Source records
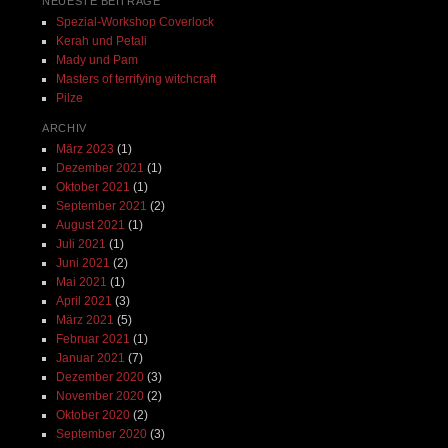
NEUESTE BEITRÄGE
Spezial-Workshop Coverlock
Kerah und Petali
Mady und Pam
Masters of terrifying witchcraft
Pilze
ARCHIV
März 2023
(1)
Dezember 2021
(1)
Oktober 2021
(1)
September 2021
(2)
August 2021
(1)
Juli 2021
(1)
Juni 2021
(2)
Mai 2021
(1)
April 2021
(3)
März 2021
(5)
Februar 2021
(1)
Januar 2021
(7)
Dezember 2020
(3)
November 2020
(2)
Oktober 2020
(2)
September 2020
(3)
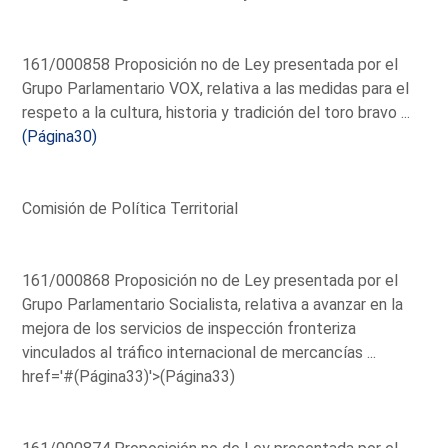
161/000858 Proposición no de Ley presentada por el
Grupo Parlamentario VOX, relativa a las medidas para el
respeto a la cultura, historia y tradición del toro bravo ...
(Página30)
Comisión de Política Territorial
161/000868 Proposición no de Ley presentada por el
Grupo Parlamentario Socialista, relativa a avanzar en la
mejora de los servicios de inspección fronteriza
vinculados al tráfico internacional de mercancías ...
href='#(Página33)'>(Página33)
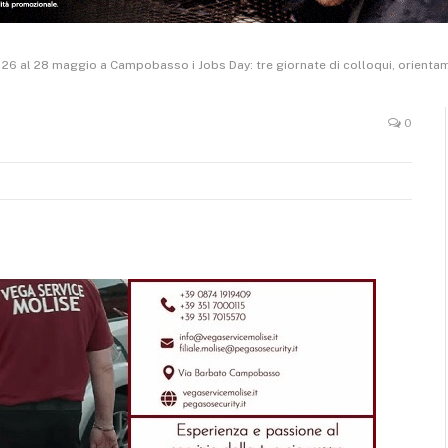
 26 al 28 maggio a Campobasso i Jobs Day: tre giornate di colloqui, orientam
0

• [Task brief] Only the lines from the one that contains "Grupo Parlamentario VOX, relativa" through the last line of the records may appear in the answer, retyped exactly and with no pictures.

• [Completed task]
Grupo Parlamentario VOX, relativa a las medidas para el
respeto a la cultura, historia y tradición del toro bravo ...
(Página30)
Comisión de Política Territorial
161/000868 Proposición no de Ley presentada por el
Grupo Parlamentario Socialista, relativa a avanzar en la
mejora de los servicios de inspección fronteriza
vinculados al tráfico internacional de mercancías ...
href='#(Página33)'>(Página33)
 26 al 28 maggio a Campobasso i Jobs Day: tre giornate di colloqui, orientam
0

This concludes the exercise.